Bennett's morning funeral will be held at a Mormon church in Salt Lake City, followed by a burial at the Salt Lake City Cemetery. A viewing and funeral service were also held in Virginia, where a bipartisan group of Washington power players remembered the former senator as someone who could get things done and work across the aisle.

The Republican served 18 years in the Senate before losing a re-election bid in 2010, becoming one of the first of a number of incumbents booted out by a rise in tea party-fueled anger.

Bennett was criticized for supporting a bailout for distressed banks and working with Democrats on his own health care bill that would require Americans to buy insurance.

He was first elected in 1992 and was seen as politically moderate, a stance that sometimes put him in conflict with members of his own party in the conservative state.

Bennett stayed on top of developing technologies and helped lead government Y2K preparations ahead of the new millennium amid fears that the transition from 1999 to 2000 would cause major computer glitches.

There were no significant problems, but officials say the preparations ensured no disastrous shutdown of computer systems, including those at the Department of Defense.

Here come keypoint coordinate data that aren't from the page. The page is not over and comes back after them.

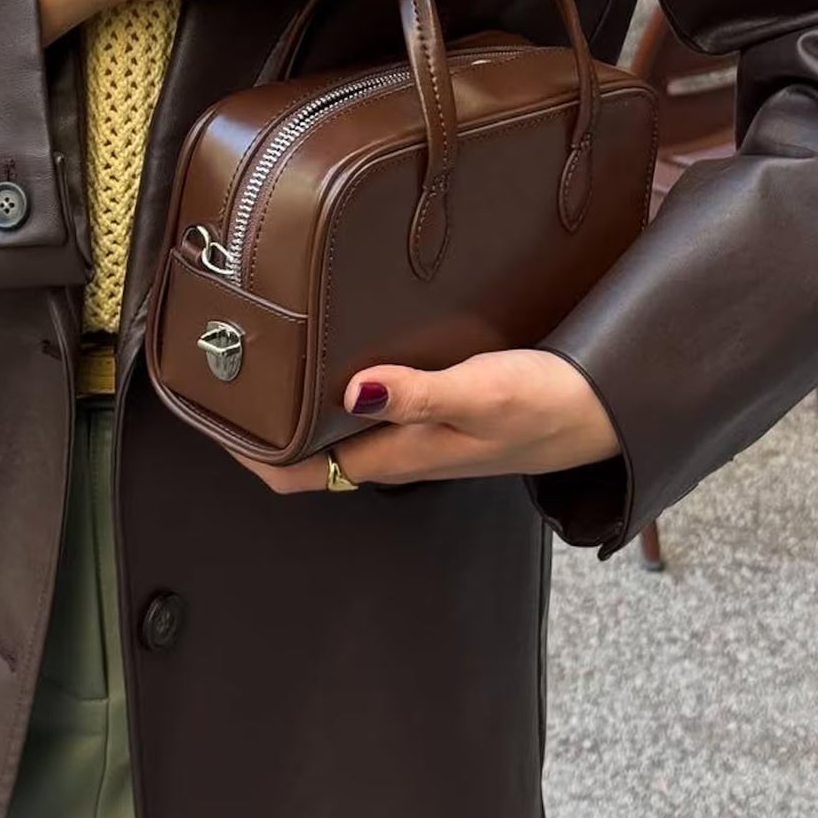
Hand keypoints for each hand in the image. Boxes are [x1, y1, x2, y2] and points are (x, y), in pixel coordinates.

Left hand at [230, 349, 619, 494]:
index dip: (246, 451)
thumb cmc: (547, 406)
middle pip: (305, 450)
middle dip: (259, 420)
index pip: (296, 472)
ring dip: (295, 402)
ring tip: (260, 351)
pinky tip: (337, 345)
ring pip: (333, 425)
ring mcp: (415, 433)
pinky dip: (338, 383)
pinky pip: (368, 403)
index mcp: (394, 456)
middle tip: (220, 366)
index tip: (209, 410)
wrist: (608, 410)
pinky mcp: (435, 410)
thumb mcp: (481, 395)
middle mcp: (395, 450)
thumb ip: (418, 395)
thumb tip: (350, 389)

Bennett's interest in technology began in the late 1970s and early 1980s, when he served as chairman of American Computers Corp. and president of Microsonics Corp.

After leaving the Senate, Bennett ran a consulting business, worked as a Washington lobbyist and was a resident scholar at the University of Utah's Hinckley Institute of Politics. Bennett also became a vocal critic of the GOP's conservative flank, saying it was driving the party away from mainstream Americans.

As the son of four-term U.S. Senator Wallace Bennett, Bob Bennett caught the political bug early in life and won his first elected office as student body president at the University of Utah.

He was the grandson of Heber J. Grant, a president of The Church of Jesus Christ of Latter-day Saints.

Bennett is survived by his wife, Joyce, six children and 20 grandchildren.